WORK REQUIRED
Below are the records; tally the lines that include "meeting" and report only the total.

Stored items
============

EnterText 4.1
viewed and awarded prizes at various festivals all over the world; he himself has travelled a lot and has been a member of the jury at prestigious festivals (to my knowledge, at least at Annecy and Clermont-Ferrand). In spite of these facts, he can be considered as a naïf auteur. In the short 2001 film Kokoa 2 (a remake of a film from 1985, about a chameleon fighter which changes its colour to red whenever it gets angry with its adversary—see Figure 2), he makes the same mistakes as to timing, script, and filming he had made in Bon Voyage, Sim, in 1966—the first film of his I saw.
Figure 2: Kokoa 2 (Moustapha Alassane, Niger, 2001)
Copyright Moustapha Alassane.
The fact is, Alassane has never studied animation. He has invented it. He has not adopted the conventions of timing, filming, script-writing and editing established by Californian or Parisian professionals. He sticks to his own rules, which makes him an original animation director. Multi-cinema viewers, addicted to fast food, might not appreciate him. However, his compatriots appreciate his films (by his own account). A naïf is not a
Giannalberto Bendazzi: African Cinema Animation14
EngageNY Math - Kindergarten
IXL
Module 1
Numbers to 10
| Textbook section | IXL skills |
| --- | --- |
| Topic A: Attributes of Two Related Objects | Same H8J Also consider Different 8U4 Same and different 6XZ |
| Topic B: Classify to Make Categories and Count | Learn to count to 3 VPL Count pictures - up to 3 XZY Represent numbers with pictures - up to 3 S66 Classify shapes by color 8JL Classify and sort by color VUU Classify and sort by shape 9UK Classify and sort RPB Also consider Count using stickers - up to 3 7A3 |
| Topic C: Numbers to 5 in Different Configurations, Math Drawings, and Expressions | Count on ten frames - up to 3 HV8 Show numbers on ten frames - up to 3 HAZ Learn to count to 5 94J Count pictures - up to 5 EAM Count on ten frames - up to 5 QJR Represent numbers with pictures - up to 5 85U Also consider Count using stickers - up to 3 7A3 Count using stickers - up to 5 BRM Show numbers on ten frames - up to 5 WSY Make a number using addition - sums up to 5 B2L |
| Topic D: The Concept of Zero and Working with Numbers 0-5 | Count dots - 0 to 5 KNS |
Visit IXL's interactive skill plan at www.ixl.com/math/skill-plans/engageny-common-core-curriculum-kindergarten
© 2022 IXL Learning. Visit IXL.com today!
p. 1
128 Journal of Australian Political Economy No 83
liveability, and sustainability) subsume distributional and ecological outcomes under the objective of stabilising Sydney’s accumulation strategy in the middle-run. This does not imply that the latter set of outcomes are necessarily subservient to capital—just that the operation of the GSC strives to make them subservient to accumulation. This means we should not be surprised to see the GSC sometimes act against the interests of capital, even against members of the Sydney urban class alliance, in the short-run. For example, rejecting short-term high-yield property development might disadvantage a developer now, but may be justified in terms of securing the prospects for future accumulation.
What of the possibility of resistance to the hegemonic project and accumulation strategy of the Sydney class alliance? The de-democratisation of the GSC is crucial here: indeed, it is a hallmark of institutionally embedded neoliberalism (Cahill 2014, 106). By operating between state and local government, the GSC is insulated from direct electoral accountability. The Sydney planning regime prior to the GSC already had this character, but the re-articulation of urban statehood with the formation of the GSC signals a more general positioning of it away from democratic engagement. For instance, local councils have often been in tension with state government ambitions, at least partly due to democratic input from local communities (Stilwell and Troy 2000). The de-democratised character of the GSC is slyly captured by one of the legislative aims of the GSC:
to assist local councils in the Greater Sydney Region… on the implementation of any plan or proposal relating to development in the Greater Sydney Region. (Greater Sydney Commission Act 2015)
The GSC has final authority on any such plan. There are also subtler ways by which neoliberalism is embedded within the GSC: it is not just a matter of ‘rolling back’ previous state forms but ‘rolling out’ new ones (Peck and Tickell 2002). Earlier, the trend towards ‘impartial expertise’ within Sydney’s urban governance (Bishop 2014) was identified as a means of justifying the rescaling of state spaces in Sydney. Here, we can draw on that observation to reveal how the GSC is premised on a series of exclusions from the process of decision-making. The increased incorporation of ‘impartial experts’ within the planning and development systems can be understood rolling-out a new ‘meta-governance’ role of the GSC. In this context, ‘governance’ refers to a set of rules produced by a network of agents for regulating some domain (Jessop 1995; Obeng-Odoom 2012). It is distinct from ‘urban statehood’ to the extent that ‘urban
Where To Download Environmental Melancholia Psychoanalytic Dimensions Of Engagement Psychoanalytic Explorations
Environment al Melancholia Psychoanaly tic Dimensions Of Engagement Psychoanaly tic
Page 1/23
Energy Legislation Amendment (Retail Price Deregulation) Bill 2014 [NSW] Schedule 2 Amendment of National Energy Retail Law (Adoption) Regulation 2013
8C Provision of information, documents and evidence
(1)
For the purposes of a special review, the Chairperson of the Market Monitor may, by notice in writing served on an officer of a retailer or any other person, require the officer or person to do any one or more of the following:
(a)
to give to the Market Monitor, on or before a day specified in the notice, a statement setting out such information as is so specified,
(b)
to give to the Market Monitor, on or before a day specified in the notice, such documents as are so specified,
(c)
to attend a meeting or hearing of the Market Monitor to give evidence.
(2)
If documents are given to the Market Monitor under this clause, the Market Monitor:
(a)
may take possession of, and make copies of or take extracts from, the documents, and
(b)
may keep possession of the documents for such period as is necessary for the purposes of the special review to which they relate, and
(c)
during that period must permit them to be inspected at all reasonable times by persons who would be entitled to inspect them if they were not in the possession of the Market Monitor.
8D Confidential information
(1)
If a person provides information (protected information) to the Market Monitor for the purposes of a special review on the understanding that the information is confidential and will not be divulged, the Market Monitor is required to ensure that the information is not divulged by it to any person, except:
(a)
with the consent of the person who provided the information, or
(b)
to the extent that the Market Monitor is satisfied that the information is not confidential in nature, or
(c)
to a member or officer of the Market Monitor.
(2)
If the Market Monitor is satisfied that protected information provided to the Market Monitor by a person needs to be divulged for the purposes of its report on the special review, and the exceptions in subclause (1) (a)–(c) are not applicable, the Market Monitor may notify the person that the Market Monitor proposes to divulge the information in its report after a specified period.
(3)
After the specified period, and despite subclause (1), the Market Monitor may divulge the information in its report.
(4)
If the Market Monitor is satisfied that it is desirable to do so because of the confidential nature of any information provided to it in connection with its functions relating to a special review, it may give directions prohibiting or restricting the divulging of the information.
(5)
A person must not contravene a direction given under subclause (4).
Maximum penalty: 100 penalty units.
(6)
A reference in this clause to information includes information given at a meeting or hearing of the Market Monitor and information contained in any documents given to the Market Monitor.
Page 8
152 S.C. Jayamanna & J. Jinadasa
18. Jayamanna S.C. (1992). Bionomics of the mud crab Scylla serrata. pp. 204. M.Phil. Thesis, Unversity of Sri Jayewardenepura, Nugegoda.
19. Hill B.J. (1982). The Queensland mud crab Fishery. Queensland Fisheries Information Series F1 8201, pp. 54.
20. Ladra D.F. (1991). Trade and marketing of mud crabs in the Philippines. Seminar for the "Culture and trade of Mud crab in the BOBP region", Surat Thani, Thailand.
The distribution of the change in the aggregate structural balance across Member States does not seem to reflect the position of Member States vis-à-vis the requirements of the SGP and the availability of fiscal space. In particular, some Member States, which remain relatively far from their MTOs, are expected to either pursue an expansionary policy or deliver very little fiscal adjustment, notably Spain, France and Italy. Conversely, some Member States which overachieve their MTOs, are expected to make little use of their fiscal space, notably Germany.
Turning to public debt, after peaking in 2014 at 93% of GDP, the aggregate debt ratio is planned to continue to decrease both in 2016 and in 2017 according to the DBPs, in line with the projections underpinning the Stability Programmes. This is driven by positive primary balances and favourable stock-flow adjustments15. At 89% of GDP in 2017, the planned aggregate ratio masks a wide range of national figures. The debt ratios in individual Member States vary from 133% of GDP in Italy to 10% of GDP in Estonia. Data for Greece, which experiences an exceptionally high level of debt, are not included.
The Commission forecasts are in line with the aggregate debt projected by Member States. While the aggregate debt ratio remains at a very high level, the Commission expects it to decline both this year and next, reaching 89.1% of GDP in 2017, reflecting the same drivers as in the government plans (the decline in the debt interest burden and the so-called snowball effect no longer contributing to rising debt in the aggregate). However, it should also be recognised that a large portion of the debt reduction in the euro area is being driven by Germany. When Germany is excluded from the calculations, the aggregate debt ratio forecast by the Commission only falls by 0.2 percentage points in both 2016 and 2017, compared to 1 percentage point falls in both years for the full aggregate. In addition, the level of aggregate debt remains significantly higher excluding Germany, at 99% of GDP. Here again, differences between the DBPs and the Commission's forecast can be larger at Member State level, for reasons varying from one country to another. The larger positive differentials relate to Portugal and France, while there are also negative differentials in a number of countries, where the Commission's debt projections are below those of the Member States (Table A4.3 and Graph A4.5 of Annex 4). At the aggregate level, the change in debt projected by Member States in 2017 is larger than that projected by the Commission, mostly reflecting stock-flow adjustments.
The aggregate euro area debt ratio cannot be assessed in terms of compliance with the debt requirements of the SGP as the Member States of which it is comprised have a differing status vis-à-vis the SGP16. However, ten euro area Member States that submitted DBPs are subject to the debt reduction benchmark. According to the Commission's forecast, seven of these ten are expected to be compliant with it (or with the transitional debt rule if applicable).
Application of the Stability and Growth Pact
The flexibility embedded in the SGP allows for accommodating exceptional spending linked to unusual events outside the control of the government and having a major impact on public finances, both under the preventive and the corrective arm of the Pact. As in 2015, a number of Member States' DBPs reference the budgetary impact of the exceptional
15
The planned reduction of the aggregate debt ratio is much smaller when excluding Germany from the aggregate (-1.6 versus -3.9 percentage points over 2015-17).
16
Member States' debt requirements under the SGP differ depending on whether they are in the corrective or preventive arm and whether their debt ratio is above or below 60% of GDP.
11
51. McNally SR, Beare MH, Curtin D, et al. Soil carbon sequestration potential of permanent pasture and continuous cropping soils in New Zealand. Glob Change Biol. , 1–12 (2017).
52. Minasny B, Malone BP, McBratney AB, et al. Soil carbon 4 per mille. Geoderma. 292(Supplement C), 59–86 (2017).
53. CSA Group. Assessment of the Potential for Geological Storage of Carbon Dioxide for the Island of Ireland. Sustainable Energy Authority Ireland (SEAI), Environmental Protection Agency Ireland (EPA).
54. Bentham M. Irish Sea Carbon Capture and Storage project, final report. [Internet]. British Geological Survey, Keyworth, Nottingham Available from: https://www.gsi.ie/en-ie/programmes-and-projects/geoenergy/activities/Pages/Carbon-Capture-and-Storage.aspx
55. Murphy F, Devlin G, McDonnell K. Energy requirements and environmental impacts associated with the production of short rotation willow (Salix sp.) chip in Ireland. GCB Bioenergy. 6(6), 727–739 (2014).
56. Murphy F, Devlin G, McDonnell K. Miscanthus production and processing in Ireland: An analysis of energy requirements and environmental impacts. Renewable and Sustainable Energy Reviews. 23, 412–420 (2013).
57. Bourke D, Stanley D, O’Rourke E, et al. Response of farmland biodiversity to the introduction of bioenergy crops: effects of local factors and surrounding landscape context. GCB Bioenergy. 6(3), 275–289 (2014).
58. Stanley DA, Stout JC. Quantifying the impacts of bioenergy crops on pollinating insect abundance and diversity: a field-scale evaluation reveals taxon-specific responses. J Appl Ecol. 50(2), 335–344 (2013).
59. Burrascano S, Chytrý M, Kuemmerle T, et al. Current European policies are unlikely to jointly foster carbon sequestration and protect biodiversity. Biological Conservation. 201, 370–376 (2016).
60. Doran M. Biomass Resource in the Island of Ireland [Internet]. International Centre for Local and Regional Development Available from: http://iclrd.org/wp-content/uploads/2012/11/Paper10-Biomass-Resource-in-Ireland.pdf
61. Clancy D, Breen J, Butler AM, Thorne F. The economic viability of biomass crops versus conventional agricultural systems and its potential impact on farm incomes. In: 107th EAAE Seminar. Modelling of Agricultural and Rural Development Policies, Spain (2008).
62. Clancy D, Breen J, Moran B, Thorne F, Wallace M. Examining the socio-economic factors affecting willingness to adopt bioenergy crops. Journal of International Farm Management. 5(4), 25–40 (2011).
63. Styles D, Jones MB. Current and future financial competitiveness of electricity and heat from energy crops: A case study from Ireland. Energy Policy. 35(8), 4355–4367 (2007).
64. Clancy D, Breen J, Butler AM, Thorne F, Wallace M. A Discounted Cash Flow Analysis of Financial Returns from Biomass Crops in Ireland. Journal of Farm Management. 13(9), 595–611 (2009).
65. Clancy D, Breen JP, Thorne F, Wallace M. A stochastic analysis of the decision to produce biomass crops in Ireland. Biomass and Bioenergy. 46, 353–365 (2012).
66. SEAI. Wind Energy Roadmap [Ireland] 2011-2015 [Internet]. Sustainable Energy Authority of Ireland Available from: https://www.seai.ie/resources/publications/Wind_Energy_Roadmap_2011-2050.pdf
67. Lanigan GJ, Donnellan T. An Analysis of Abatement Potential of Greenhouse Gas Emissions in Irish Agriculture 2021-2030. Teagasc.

============

OUTPUT FOR THIS EXERCISE
2